К дому с двух сторон подкатили грузовики. Габриэль, парень, который поступил на работу в полицию всего два года назад и был оставлен у дверей подъезда, чтобы разгонять норовящих припарковаться в закрытой зоне автомобилистов, только-только успешно справился со своим заданием и теперь ожидал заслуженной похвалы руководства. Когда на него надвинулся, сверкая решеткой, высоченный «Форд», Габриэль не растерялся. Он что было сил дунул в свисток и замахал жезлом.
Габриэлю было всего двадцать пять лет. Видимо, только это обстоятельство позволило ему остаться в живых после того, как грузовик на полном ходу ударил его стальным бампером, отшвырнув далеко на тротуар. Габриэль полгода пролежал в гипсе, еще год провел в постели и шесть месяцев учился ходить заново. Время было потрачено не зря. Он заочно окончил журналистский факультет, где учился, будучи на службе в полиции, и через много лет за повесть «Цирк никогда не умирает» получил международную писательскую премию Хуана Рульфо. Многие еще позавидуют ему! Но это потом, а сейчас этот счастливчик Габриэль валяется в луже крови на тротуаре. Мимо него топают и топают высокие рабочие ботинки.

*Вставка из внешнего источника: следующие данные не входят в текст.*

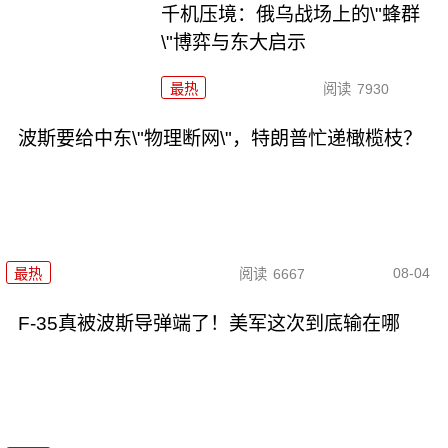
千机压境：俄乌战场上的\"蜂群
\"博弈与东大启示
最热
阅读
7930
波斯要给中东\"物理断网\"，特朗普忙递橄榄枝？
08-04
最热
阅读
6667
F-35真被波斯导弹端了！美军这次到底输在哪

Двоих других полицейских, стороживших лифт и выход на лестницу, забили битами. Насмерть. Пара сориентировалась быстрее, услышав шум внизу, они спустились на два пролета и открыли огонь над головами нападавших. Посыпалась штукатурка и каменная крошка.
– Капитан! Капитан! – рычал сержант в микрофон рации. – Нападение! Нас штурмуют!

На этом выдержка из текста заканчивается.